EXERCISE A:
Answer these from the pull request page:
(i) Which file added the ParallelType and CommunicatorBackend enums?
(ii) How many files are listed under "Cleanup"?
(iii) What function was added in __init__.py?
EXERCISE B: Reproduce the stretch of the pull request page from "Add Multi-Gpu Support" through "Direct Python Bindings.".

SELECTED EXCERPT:

Add Multi-Gpu Support to Direct Python Bindings by rdspring1 · Pull Request #4689 · NVIDIA/Fuser

rdspring1 · 2025-06-27T05:12:07Z

This PR add MultiGpu Support to Direct Python Bindings.

PR Stack:

cc: @kshitij12345

github-actions · 2025-06-27T05:13:03Z

Review updated until commit fcfc80d

Description

Added Multi-GPU support to Direct Python Bindings
Introduced new files for multi-device features
Updated bindings to include multi-device functionalities
Removed redundant code from frontend module

Changes walkthrough 📝

Relevant files

Enhancement

11 files

distributed_tensor.cpp `Added Sharding and getOutputShardings functions`	+70/-0
bindings.cpp `Included multidevice/communicator and bindMultiDevice`	+5/-0
enum.cpp `Added ParallelType and CommunicatorBackend enums`	+20/-0
ir.cpp `Added parallelize, get_loop_domain, split, set_allocation_domain,` `set_device_mesh methods`	+83/-0
multidevice.cpp `Added bindings for Communicator, DeviceMesh, and Sharding`	+128/-0
runtime.cpp `Added inputs, outputs, and get_output_shardings methods`	+51/-0
multidevice_bindings.cpp `Updated DeviceMesh and Sharding bindings to module_local`	+3/-2
__init__.py `Added execute_with_dtensors function`	+36/-0
executor.h `Included runtime/fusion_kernel_runtime.h`	+1/-0
distributed_tensor.h `Updated namespace and included additional headers`	+9/-2
bindings.h `Added bindMultiDevice declaration`	+3/-0

Cleanup

3 files

distributed_tensor.cpp `Removed redundant Sharding functions`	+0/-35
fusion_definition.cpp `Removed redundant getOutputShardings function`	+1/-40
fusion_definition.h `Updated includes and removed redundant header`	+1/-1

Configuration changes

1 files

CMakeLists.txt `Updated source files list for multi-device support`	+2/-1

PR Reviewer Guide 🔍

Here are some key observations to aid the review process:

🧪 No relevant tests

⚡ Recommended focus areas for review

Possible Issue
The execute_with_dtensors function uses self.execute which is not defined in the FusionDefinition class. It should likely use fd.execute instead.

PROVIDED RECORDS:
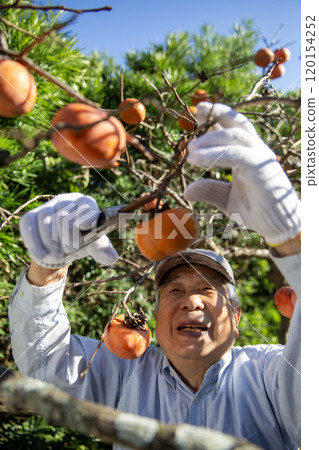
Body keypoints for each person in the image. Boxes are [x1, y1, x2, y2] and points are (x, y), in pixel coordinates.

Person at [8, 103, 301, 450]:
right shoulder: (123, 372)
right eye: (174, 290)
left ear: (236, 318)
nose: (190, 300)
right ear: (157, 316)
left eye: (207, 290)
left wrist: (293, 242)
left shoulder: (271, 374)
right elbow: (44, 365)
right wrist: (47, 268)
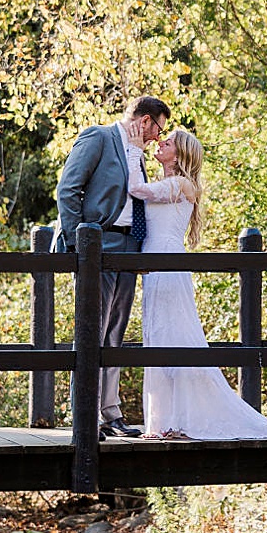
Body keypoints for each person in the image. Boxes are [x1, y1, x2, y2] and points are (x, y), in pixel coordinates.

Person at [122, 125, 267, 441]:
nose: (161, 143)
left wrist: (135, 148)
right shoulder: (166, 181)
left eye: (169, 141)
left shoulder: (182, 184)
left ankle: (178, 419)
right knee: (157, 336)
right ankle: (163, 422)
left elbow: (138, 191)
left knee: (173, 336)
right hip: (152, 265)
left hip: (168, 262)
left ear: (182, 153)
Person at [55, 95, 169, 439]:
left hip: (129, 249)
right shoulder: (99, 137)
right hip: (98, 246)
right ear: (145, 120)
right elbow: (67, 190)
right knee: (92, 332)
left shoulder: (137, 152)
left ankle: (110, 413)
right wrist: (79, 245)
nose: (156, 138)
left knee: (115, 335)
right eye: (157, 129)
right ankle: (85, 416)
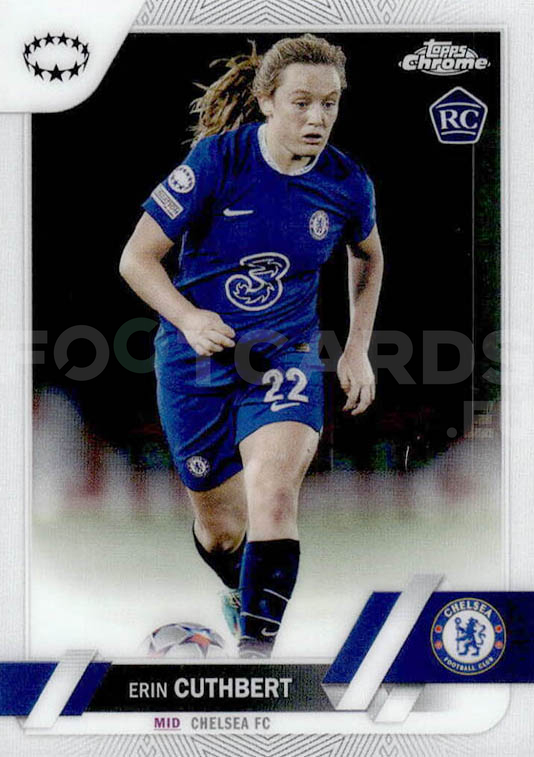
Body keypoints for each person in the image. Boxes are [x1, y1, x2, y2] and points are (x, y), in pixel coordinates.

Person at [119, 34, 383, 658]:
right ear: (267, 101)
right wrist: (188, 318)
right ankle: (242, 597)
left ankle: (255, 658)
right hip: (195, 360)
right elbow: (137, 258)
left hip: (284, 354)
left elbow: (368, 256)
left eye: (330, 103)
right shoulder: (218, 161)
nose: (317, 118)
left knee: (274, 493)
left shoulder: (348, 183)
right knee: (220, 532)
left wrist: (356, 348)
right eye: (301, 102)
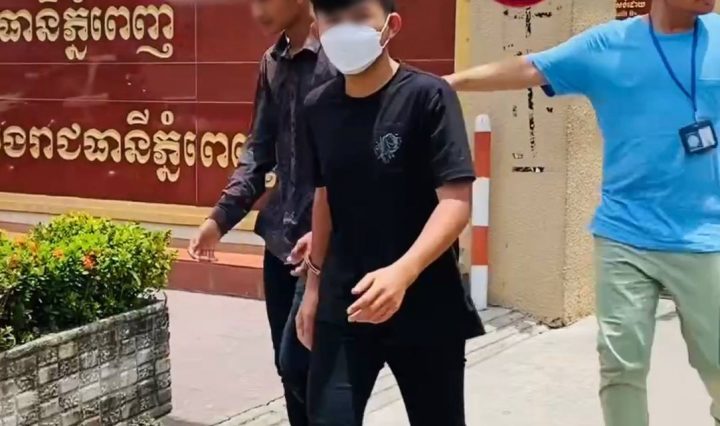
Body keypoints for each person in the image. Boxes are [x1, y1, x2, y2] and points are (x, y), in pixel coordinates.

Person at [444, 0, 720, 425]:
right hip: (625, 234)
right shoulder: (608, 44)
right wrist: (443, 83)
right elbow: (530, 68)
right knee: (620, 365)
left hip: (706, 236)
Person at [295, 0, 485, 424]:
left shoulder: (428, 96)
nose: (345, 29)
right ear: (317, 29)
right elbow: (325, 198)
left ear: (391, 25)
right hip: (346, 303)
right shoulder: (317, 107)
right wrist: (313, 289)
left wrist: (403, 272)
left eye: (359, 17)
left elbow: (455, 204)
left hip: (426, 301)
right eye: (333, 20)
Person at [187, 1, 335, 424]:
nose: (257, 10)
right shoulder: (272, 62)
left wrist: (331, 232)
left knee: (310, 368)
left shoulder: (339, 59)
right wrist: (220, 218)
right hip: (280, 242)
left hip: (328, 244)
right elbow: (258, 151)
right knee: (290, 372)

PROBLEM SOLUTION A:
(i) enum.cpp
(ii) 3 files
(iii) execute_with_dtensors

PROBLEM SOLUTION B:
Add Multi-Gpu Support to Direct Python Bindings by rdspring1 · Pull Request #4689 · NVIDIA/Fuser

rdspring1 · 2025-06-27T05:12:07Z

This PR add MultiGpu Support to Direct Python Bindings.